** Records for this exercise follows **

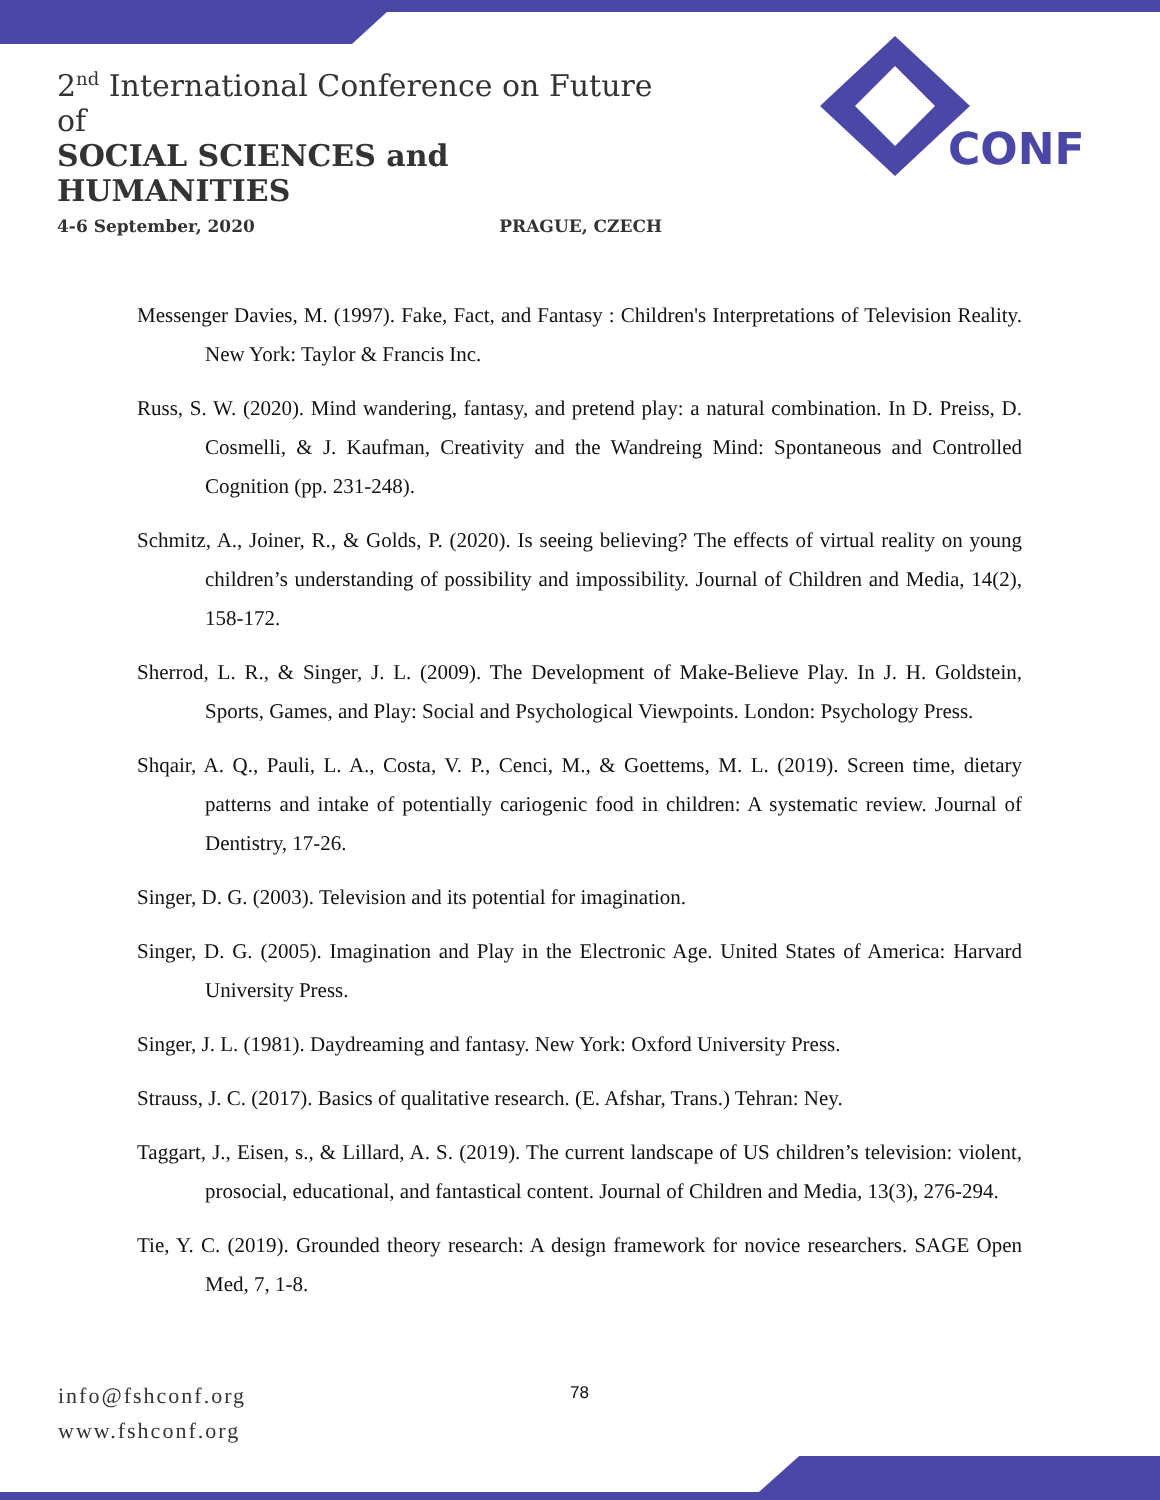2<sup>nd</sup> International Conference on Future of
SOCIAL SCIENCES and HUMANITIES
4-6 September, 2020 PRAGUE, CZECH
CONF
Messenger Davies, M. (1997). Fake, Fact, and Fantasy : Children's Interpretations of Television Reality. New York: Taylor & Francis Inc.
Russ, S. W. (2020). Mind wandering, fantasy, and pretend play: a natural combination. In D. Preiss, D. Cosmelli, & J. Kaufman, Creativity and the Wandreing Mind: Spontaneous and Controlled Cognition (pp. 231-248).
Schmitz, A., Joiner, R., & Golds, P. (2020). Is seeing believing? The effects of virtual reality on young children’s understanding of possibility and impossibility. Journal of Children and Media, 14(2), 158-172.
Sherrod, L. R., & Singer, J. L. (2009). The Development of Make-Believe Play. In J. H. Goldstein, Sports, Games, and Play: Social and Psychological Viewpoints. London: Psychology Press.
Shqair, A. Q., Pauli, L. A., Costa, V. P., Cenci, M., & Goettems, M. L. (2019). Screen time, dietary patterns and intake of potentially cariogenic food in children: A systematic review. Journal of Dentistry, 17-26.
Singer, D. G. (2003). Television and its potential for imagination.
Singer, D. G. (2005). Imagination and Play in the Electronic Age. United States of America: Harvard University Press.
Singer, J. L. (1981). Daydreaming and fantasy. New York: Oxford University Press.
Strauss, J. C. (2017). Basics of qualitative research. (E. Afshar, Trans.) Tehran: Ney.
Taggart, J., Eisen, s., & Lillard, A. S. (2019). The current landscape of US children’s television: violent, prosocial, educational, and fantastical content. Journal of Children and Media, 13(3), 276-294.
Tie, Y. C. (2019). Grounded theory research: A design framework for novice researchers. SAGE Open Med, 7, 1-8.
info@fshconf.org
www.fshconf.org
78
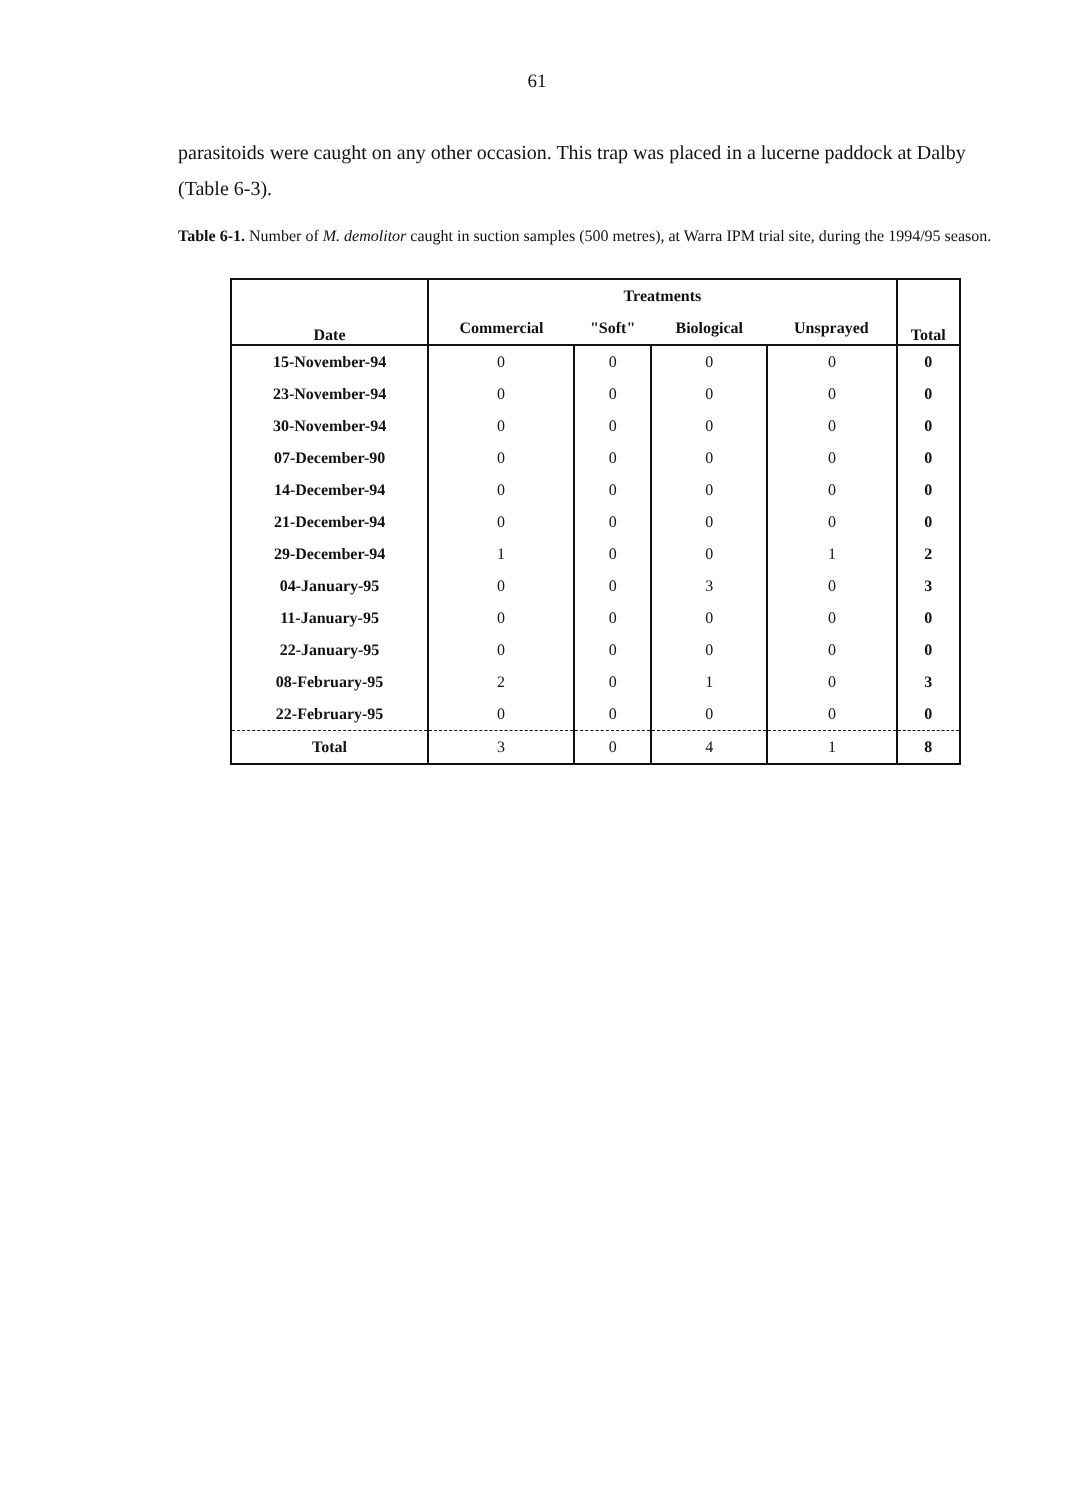61
parasitoids were caught on any other occasion. This trap was placed in a lucerne paddock at Dalby (Table 6-3).
Table 6-1. Number of M. demolitor caught in suction samples (500 metres), at Warra IPM trial site, during the 1994/95 season.
| Date | Treatments | | | | Total |
| --- | --- | --- | --- | --- | --- |
| | Commercial | "Soft" | Biological | Unsprayed | |
| 15-November-94 | 0 | 0 | 0 | 0 | 0 |
| 23-November-94 | 0 | 0 | 0 | 0 | 0 |
| 30-November-94 | 0 | 0 | 0 | 0 | 0 |
| 07-December-90 | 0 | 0 | 0 | 0 | 0 |
| 14-December-94 | 0 | 0 | 0 | 0 | 0 |
| 21-December-94 | 0 | 0 | 0 | 0 | 0 |
| 29-December-94 | 1 | 0 | 0 | 1 | 2 |
| 04-January-95 | 0 | 0 | 3 | 0 | 3 |
| 11-January-95 | 0 | 0 | 0 | 0 | 0 |
| 22-January-95 | 0 | 0 | 0 | 0 | 0 |
| 08-February-95 | 2 | 0 | 1 | 0 | 3 |
| 22-February-95 | 0 | 0 | 0 | 0 | 0 |
| Total | 3 | 0 | 4 | 1 | 8 |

** End of Records for this exercise **

From the listing above, the lines starting with the one that has "parasitoids were caught" and running through the one that has "Unsprayed | |" should be copied exactly, ends included.

parasitoids were caught on any other occasion. This trap was placed in a lucerne paddock at Dalby (Table 6-3).
Table 6-1. Number of M. demolitor caught in suction samples (500 metres), at Warra IPM trial site, during the 1994/95 season.
| Date | Treatments | | | | Total |
| --- | --- | --- | --- | --- | --- |
| | Commercial | "Soft" | Biological | Unsprayed | |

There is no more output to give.